Data excerpts:
———

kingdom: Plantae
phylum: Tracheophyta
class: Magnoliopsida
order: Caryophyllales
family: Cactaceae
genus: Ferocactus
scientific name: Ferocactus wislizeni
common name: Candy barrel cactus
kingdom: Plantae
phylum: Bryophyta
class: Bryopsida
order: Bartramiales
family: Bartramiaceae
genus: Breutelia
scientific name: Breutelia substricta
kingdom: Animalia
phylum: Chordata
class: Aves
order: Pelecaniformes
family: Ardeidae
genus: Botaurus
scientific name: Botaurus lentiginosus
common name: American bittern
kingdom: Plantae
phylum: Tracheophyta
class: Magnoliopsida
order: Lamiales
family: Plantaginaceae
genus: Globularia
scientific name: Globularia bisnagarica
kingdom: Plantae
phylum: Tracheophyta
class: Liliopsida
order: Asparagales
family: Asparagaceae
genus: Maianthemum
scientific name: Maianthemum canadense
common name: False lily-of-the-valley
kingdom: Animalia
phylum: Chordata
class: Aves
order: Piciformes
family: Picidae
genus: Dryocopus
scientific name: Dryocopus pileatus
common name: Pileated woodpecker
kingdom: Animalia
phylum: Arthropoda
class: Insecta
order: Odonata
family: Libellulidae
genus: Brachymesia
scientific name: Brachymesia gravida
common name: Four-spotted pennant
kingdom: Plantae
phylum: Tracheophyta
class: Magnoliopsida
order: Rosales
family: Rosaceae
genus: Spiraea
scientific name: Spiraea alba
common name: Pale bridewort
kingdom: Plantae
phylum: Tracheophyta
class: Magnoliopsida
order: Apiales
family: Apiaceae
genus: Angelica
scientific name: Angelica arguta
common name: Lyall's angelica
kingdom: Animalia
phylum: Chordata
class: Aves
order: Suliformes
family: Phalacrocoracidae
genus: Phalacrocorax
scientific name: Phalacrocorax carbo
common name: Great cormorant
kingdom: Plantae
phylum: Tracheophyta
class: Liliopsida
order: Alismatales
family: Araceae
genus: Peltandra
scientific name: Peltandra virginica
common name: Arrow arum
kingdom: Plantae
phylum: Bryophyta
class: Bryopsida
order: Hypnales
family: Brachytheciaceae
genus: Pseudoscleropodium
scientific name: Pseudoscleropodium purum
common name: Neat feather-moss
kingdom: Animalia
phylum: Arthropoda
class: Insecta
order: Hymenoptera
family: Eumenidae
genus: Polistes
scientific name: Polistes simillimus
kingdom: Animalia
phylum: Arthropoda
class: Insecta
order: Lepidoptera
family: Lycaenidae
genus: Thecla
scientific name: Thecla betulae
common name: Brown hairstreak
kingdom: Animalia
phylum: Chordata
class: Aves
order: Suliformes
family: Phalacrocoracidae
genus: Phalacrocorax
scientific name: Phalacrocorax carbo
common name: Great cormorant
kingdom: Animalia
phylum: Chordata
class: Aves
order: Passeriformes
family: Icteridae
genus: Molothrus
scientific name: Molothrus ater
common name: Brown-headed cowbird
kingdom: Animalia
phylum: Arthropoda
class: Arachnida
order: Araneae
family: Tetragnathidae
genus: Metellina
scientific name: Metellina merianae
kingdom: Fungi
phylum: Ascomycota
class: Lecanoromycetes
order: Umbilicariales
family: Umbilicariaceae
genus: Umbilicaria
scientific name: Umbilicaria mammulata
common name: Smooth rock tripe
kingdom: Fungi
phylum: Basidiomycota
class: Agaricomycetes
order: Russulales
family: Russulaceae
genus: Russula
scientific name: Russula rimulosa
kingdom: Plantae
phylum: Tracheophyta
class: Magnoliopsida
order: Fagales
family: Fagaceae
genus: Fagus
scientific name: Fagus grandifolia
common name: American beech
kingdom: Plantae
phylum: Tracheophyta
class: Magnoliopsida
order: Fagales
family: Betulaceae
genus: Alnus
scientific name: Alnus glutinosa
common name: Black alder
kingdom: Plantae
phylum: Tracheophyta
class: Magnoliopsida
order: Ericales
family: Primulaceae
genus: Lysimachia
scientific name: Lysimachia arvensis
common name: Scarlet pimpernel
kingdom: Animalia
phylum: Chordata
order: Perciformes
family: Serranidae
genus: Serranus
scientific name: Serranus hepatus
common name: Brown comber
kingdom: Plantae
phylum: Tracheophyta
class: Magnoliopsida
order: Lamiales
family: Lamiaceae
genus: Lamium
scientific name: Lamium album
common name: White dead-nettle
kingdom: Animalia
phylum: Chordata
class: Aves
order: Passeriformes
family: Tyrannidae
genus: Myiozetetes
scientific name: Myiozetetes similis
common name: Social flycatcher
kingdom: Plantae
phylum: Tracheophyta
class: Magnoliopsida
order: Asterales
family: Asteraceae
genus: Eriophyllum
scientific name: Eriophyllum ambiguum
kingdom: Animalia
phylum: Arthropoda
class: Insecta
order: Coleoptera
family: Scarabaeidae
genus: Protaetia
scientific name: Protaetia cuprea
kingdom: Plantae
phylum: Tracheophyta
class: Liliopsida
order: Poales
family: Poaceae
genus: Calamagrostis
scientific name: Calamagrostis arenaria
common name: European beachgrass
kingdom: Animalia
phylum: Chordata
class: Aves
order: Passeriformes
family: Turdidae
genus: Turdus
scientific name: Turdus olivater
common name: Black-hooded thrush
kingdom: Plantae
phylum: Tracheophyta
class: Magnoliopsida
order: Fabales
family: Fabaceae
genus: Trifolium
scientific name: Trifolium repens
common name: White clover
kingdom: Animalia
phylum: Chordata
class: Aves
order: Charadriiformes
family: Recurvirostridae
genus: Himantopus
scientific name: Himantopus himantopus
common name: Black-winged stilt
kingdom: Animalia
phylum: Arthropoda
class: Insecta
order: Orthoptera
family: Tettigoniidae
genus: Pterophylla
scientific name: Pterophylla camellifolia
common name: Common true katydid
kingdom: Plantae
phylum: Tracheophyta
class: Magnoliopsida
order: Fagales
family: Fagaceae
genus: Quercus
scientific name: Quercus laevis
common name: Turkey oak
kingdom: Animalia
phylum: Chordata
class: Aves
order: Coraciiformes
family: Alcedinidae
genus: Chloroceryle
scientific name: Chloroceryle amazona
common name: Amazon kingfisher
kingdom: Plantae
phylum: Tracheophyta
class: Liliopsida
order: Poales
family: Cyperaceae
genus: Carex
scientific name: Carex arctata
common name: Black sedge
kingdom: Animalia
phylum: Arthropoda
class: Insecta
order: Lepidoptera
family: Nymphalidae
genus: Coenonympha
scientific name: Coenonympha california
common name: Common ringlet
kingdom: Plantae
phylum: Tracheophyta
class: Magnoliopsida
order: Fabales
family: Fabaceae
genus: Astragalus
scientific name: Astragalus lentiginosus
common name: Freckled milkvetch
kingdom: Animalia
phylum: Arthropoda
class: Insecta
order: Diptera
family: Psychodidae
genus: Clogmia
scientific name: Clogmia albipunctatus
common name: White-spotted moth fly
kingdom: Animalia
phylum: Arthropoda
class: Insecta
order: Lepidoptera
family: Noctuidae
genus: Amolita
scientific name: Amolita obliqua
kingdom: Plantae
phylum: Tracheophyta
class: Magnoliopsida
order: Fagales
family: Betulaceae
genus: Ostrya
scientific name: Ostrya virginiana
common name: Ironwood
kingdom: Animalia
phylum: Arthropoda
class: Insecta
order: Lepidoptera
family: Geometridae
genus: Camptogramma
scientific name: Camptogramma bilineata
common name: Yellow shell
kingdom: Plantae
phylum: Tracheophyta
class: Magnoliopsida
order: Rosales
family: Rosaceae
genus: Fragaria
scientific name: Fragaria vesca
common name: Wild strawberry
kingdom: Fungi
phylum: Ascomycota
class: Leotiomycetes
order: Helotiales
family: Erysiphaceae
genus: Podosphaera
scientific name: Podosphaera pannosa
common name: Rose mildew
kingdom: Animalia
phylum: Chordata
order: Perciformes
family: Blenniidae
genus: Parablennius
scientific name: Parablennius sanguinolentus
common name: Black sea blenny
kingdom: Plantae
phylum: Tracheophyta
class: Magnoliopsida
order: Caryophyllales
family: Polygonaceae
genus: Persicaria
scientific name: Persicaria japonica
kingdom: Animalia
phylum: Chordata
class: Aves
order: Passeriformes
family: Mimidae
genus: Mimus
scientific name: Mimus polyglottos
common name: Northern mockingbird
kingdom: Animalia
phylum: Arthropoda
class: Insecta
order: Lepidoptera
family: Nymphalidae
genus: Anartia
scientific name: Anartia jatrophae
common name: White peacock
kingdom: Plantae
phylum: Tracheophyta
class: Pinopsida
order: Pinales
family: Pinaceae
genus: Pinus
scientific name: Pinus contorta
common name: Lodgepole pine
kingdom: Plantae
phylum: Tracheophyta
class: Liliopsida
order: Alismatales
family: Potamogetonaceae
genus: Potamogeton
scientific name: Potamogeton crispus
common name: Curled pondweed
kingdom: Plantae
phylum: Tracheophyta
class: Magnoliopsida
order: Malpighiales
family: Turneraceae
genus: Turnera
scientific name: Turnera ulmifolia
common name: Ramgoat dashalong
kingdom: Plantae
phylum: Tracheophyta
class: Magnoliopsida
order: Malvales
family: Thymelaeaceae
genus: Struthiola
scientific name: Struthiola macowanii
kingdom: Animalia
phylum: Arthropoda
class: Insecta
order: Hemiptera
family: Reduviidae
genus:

———

Exercise>
Output verbatim the lines in the entries, beginning with the line that contains "family: Turdidae" and continuing through the line that contains "genus: Chloroceryle", with both of those lines included.

Output below>
family: Turdidae
genus: Turdus
scientific name: Turdus olivater
common name: Black-hooded thrush
kingdom: Plantae
phylum: Tracheophyta
class: Magnoliopsida
order: Fabales
family: Fabaceae
genus: Trifolium
scientific name: Trifolium repens
common name: White clover
kingdom: Animalia
phylum: Chordata
class: Aves
order: Charadriiformes
family: Recurvirostridae
genus: Himantopus
scientific name: Himantopus himantopus
common name: Black-winged stilt
kingdom: Animalia
phylum: Arthropoda
class: Insecta
order: Orthoptera
family: Tettigoniidae
genus: Pterophylla
scientific name: Pterophylla camellifolia
common name: Common true katydid
kingdom: Plantae
phylum: Tracheophyta
class: Magnoliopsida
order: Fagales
family: Fagaceae
genus: Quercus
scientific name: Quercus laevis
common name: Turkey oak
kingdom: Animalia
phylum: Chordata
class: Aves
order: Coraciiformes
family: Alcedinidae
genus: Chloroceryle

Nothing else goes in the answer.